Simeon Maskrey QC and Hugh Preston in Supreme Court ruling on substitution in product liability claims
On 26th May 2010 the Supreme Court gave judgment in the latest chapter in the long running vaccine damage case, O’Byrne v Aventis Pasteur.
The Claimant issued proceedings (within the 10 year liability period under the EC Product Liability Directive) against D1, in the mistaken belief that it was the manufacturer of the vaccine. In fact, the manufacturer was D2, and an application was therefore made (after the expiry of the 10 year period) to substitute D2 for D1.
Domestic law allows for a new defendant to be substituted for an existing defendant named in error in the original proceedings, notwithstanding that the applicable limitation period may have expired prior to the substitution order being made. See s. 35 Limitation Act 1980. However, D2 has argued that these provisions are inconsistent with the EC Directive and the strict terms of the 10 year longstop.

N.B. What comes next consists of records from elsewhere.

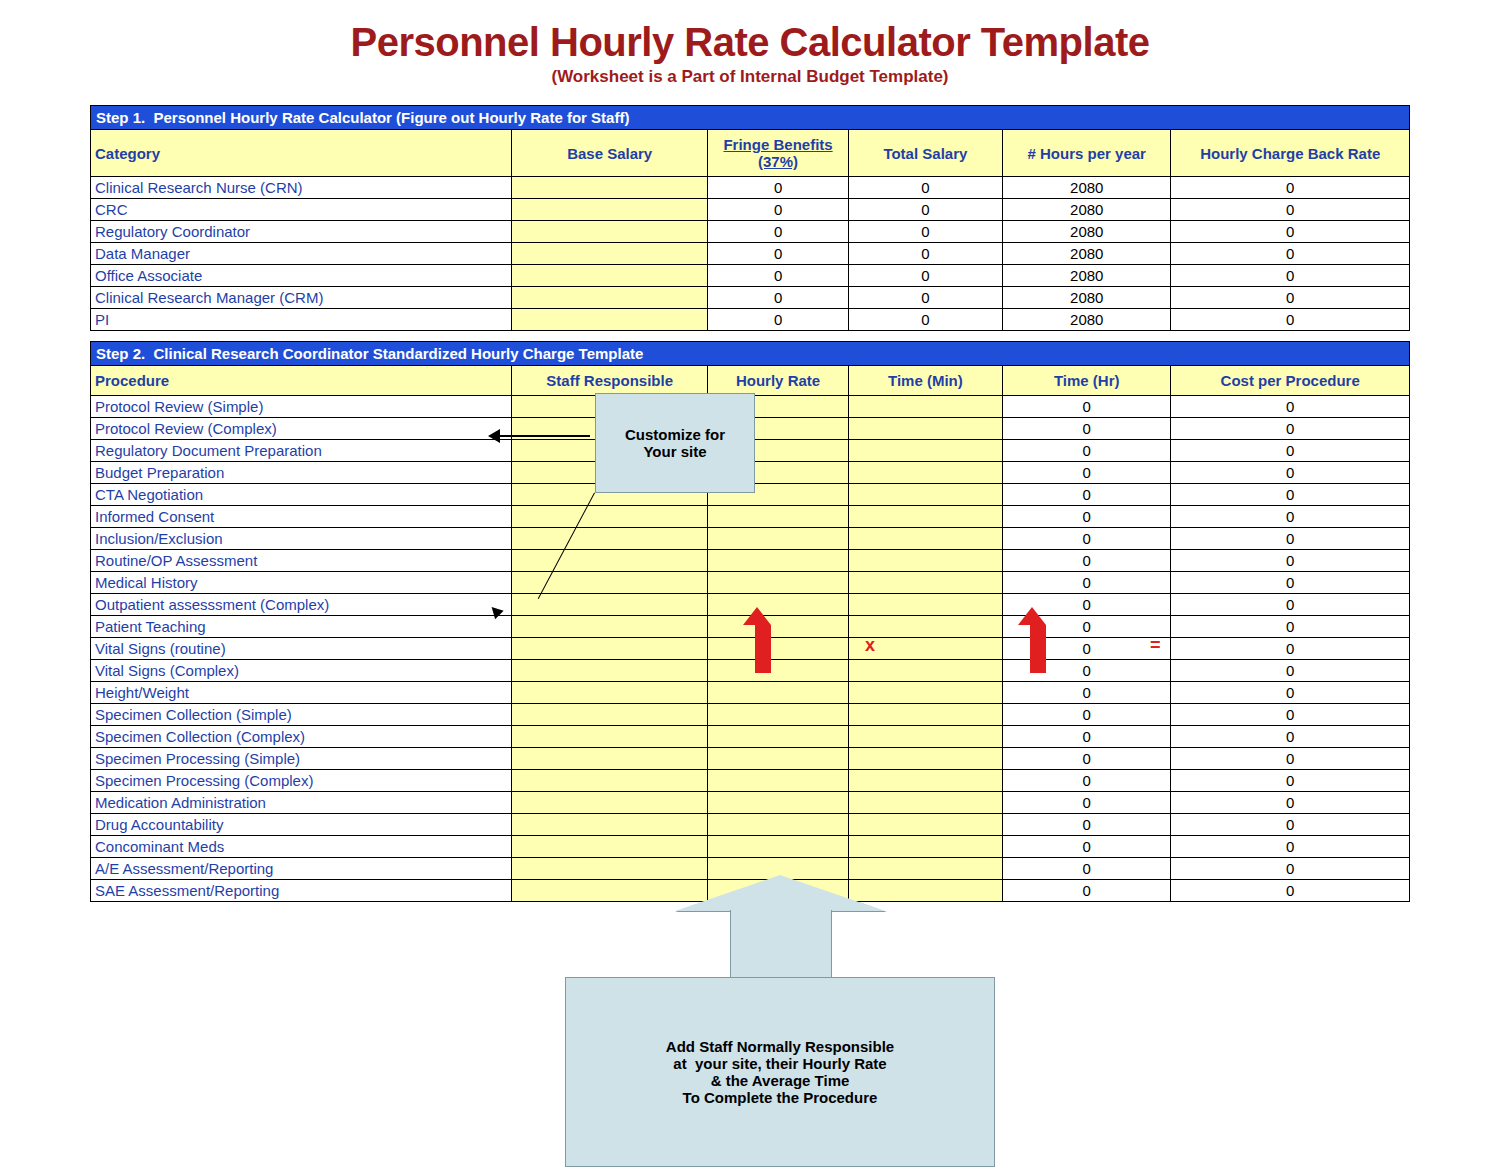Personnel Hourly Rate Calculator Template
(Worksheet is a Part of Internal Budget Template)
| Step 1. Personnel Hourly Rate Calculator (Figure out Hourly Rate for Staff) |
| Category | Base Salary | Fringe Benefits (37%) | Total Salary | # Hours per year | Hourly Charge Back Rate |
| Clinical Research Nurse (CRN) | | 0 | 0 | 2080 | 0 |
| CRC | | 0 | 0 | 2080 | 0 |
| Regulatory Coordinator | | 0 | 0 | 2080 | 0 |
| Data Manager | | 0 | 0 | 2080 | 0 |
| Office Associate | | 0 | 0 | 2080 | 0 |
| Clinical Research Manager (CRM) | | 0 | 0 | 2080 | 0 |
| PI | | 0 | 0 | 2080 | 0 |
| Step 2. Clinical Research Coordinator Standardized Hourly Charge Template |
| Procedure | Staff Responsible | Hourly Rate | Time (Min) | Time (Hr) | Cost per Procedure |
| Protocol Review (Simple) | | | | 0 | 0 |
| Protocol Review (Complex) | | | | 0 | 0 |
| Regulatory Document Preparation | | | | 0 | 0 |
| Budget Preparation | | | | 0 | 0 |
| CTA Negotiation | | | | 0 | 0 |
| Informed Consent | | | | 0 | 0 |
| Inclusion/Exclusion | | | | 0 | 0 |
| Routine/OP Assessment | | | | 0 | 0 |
| Medical History | | | | 0 | 0 |
| Outpatient assesssment (Complex) | | | | 0 | 0 |
| Patient Teaching | | | | 0 | 0 |
| Vital Signs (routine) | | | | 0 | 0 |
| Vital Signs (Complex) | | | | 0 | 0 |
| Height/Weight | | | | 0 | 0 |
| Specimen Collection (Simple) | | | | 0 | 0 |
| Specimen Collection (Complex) | | | | 0 | 0 |
| Specimen Processing (Simple) | | | | 0 | 0 |
| Specimen Processing (Complex) | | | | 0 | 0 |
| Medication Administration | | | | 0 | 0 |
| Drug Accountability | | | | 0 | 0 |
| Concominant Meds | | | | 0 | 0 |
| A/E Assessment/Reporting | | | | 0 | 0 |
| SAE Assessment/Reporting | | | | 0 | 0 |
Customize for
Your site
x
=
Add Staff Normally Responsible
at your site, their Hourly Rate
& the Average Time
To Complete the Procedure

This discrete issue has been considered in O’Byrne by the High Court in 2003, the ECJ in 2006, the Court of Appeal in 2007, the House of Lords in 2008, the ECJ again 2009, and now the Supreme Court in 2010. The dice have therefore been thrown several times in these proceedings. The high water mark for the Claimant was in 2008, when 4 out of 5 Law Lords considered that the ECJ had clearly ruled in favour of the Claimant in permitting substitution, but because the 5th Law Lord had doubts about the matter, a second reference to the ECJ was set in motion on the grounds that the first ECJ ruling in 2006 was unclear. However, when the ECJ gave a second ruling in 2009, the position remained in doubt with both sides still claiming victory.
The final round has gone to the Defendant. Having mooted briefly the possibility of a third reference to the ECJ, the Supreme Court have thankfully now put an end to this extraordinary dispute by giving judgment today that substitution of D2 is not permissible on the facts of this case, the 10 year period having expired without proceedings having been instituted against D2 in the meantime.
By a sidewind, there are two further rulings here. Firstly, it is made clear that when a producer (e.g. the manufacturer, EU importer, supplier etc.) is sued within 10 years, the 10-year time limit is interrupted ONLY as against that particular producer, and it will not normally be possible to seek to join or substitute additional producers later on, assuming that that 10-year period has in the meantime expired. That marks a departure from the way in which the EC Directive has previously been interpreted, further emphasising the importance of getting the right defendant in the frame from the outset. Secondly, para. 11 of the ruling suggests that there is not one 10-year liability period, but a different start date for each potential producer, depending upon when that particular producer put the product into circulation. That too marks a departure from traditional thinking and has wider implications.
Simeon Maskrey QC and Hugh Preston of 7 Bedford Row have been instructed throughout for the claimant.